Jina Valentine
Berwyn, PA
Residency: May – June 2007
About the Artist
Jina Valentine has a BFA from Carnegie Mellon University and has had fellowships and residencies at the Santa Fe Art Institute, Skowhegan School of Painting & Sculpture and the Atlantic Center for the Arts, New Smyrna Beach, FL. She has exhibited at the Fleisher/Ollman Gallery, Philadelphia, PA, Steve Turner Gallery, Los Angeles and the Drawing Center in New York City, among others. She is currently completing her MFA at Stanford University.
Project Description
This series of work, the four women, is about my attempt to identify with the antebellum women of Nina Simone's song "Four Women". The original work is just a set of four mirrors, which are hung at a height appropriate for an 8-foot tall woman, and the labels read "mirror for aunt Sarah" "mirror for peaches" "mirror for Sweet Thang" "mirror for Sephonia". In my difficulty to relate directly to these four woman, I thought it made sense to replace these four with four woman I feel are more contemporarily tragic figures (Phyllis Hymen, Dorothea Dandridge, Josephine Baker, and Hena Horne).
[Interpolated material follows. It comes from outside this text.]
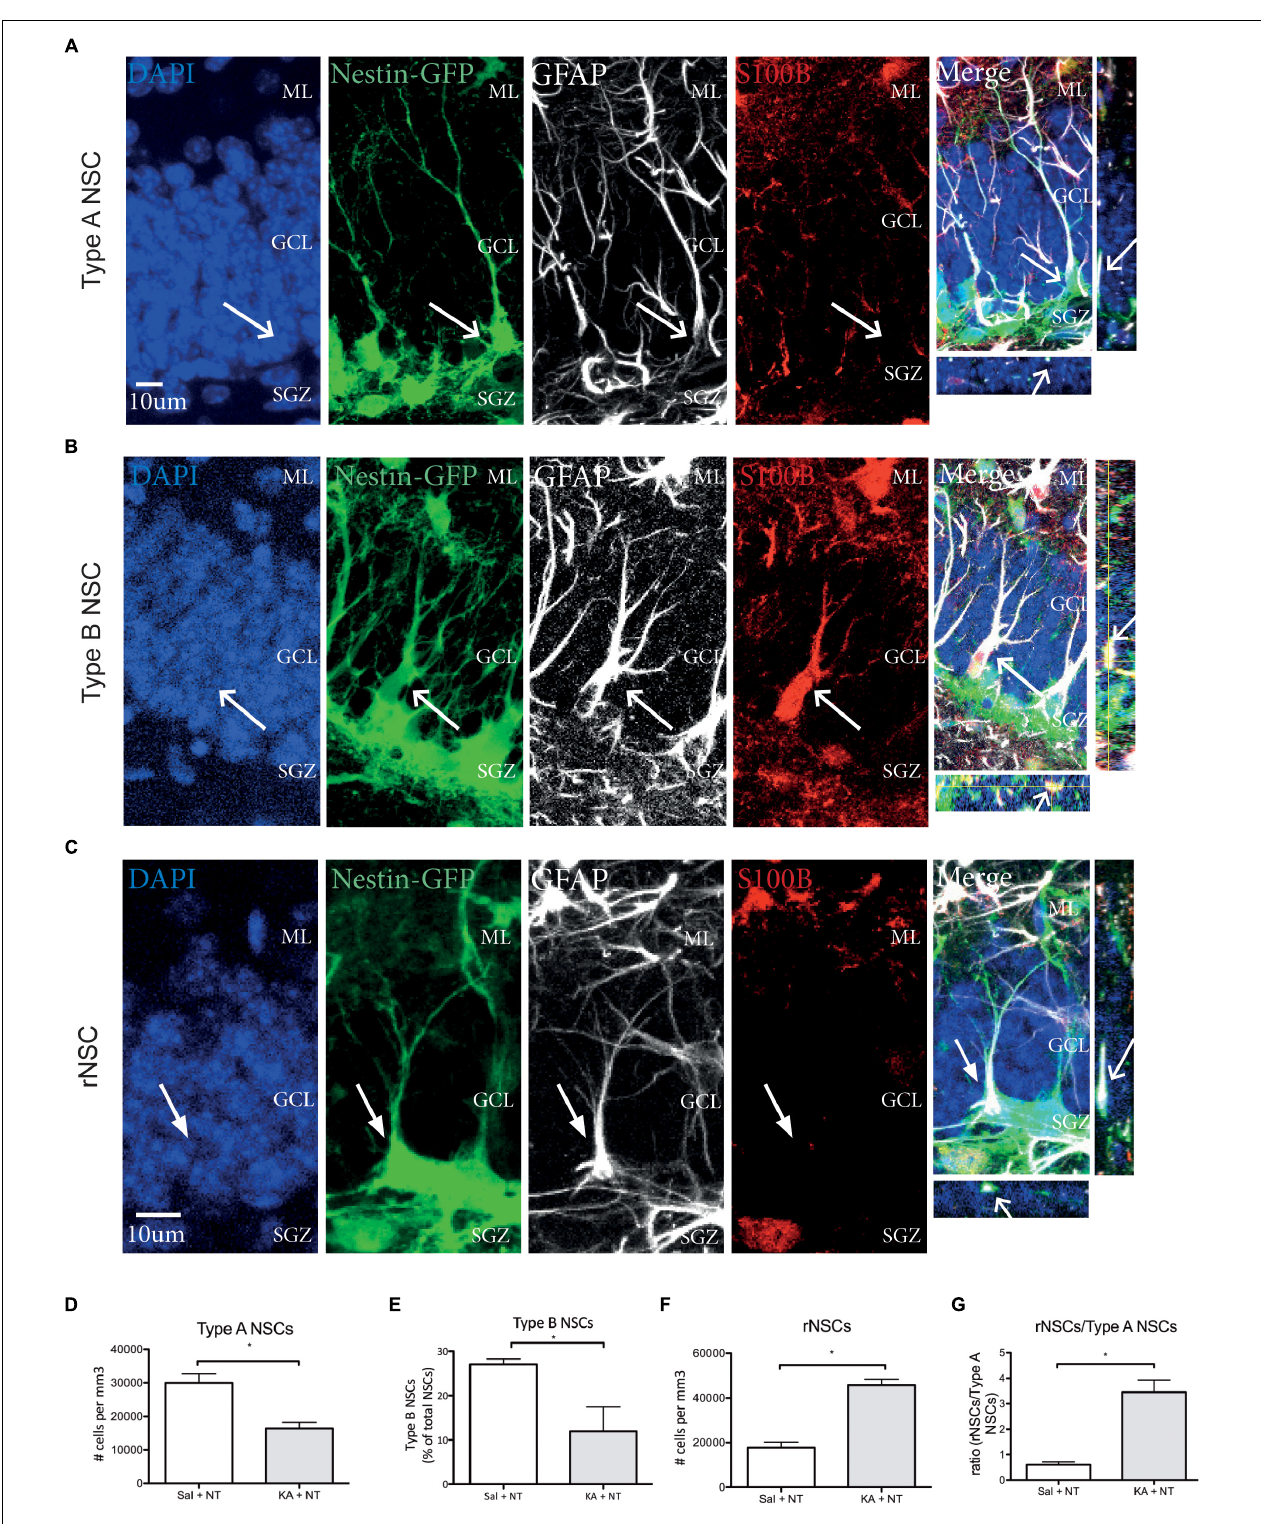
FIGURE 4 | Effects of non-convulsive seizures on NSC identity. Example confocal images of (A) Type A NSCs (B) Type B NSCs (C) reactive NSCs, as assessed by marker expression and morphology. (D) Upon induction of ncSZ a significant loss of Type A NSCs was found. (E) At the same time, the relative proportion of Type B NSCs in the NSC pool also decreases upon induction of ncSZ. (F) Simultaneously, a significant increase in the number of rNSCs occurs, an effect that becomes even more visible when comparing the rNSC/Type A NSC ratio (G) . ∗ P < 0.05.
Remarkable for their individual artistic visions and for the tragedies and hurdles they were able to overcome, their pairing with herbal remedy boxes admittedly was on a lark. I’d found these little herbal remedy boxes at the thrift here in Utica and was drawn to them for their all but lack of indications/warnings etc. and aesthetically they’re just really beautiful objects. At the time I was looking for larger boxes of foodstuffs to continue the exploded-food-stuffs series, but finding the remedies has been a really interesting point of departure for researching women's health & folk medicine. The idea of the woman of the house as an obeah of sorts…how she treats/cures her family, self, and alleviates social & personal ills. I started off my research with Tansy. The indication on this box reads: "this cold infusion is said to be a tonic; the hot infusion, diaphoretic and carminative." The chapter in "Plants & Empire" devoted to herbal abortifacients (as well as numerous herbal websites describe Tansy) as something "ill-intentioned" women ingested to destroy their unwanted child, often used secretly by midwives, and particularly by slave women who couldn’t bare to bare a child into the life they led. Also on this list are pennyroyal, sage, scullcap, and witch-hazel bark, though none of these packages indicate potentially dangerous side effects!
In short, the show is about the histories entrapped in these objects which literally burst forth, either eroding the surface or completely obliterating it, freeing whatever contents therein contained.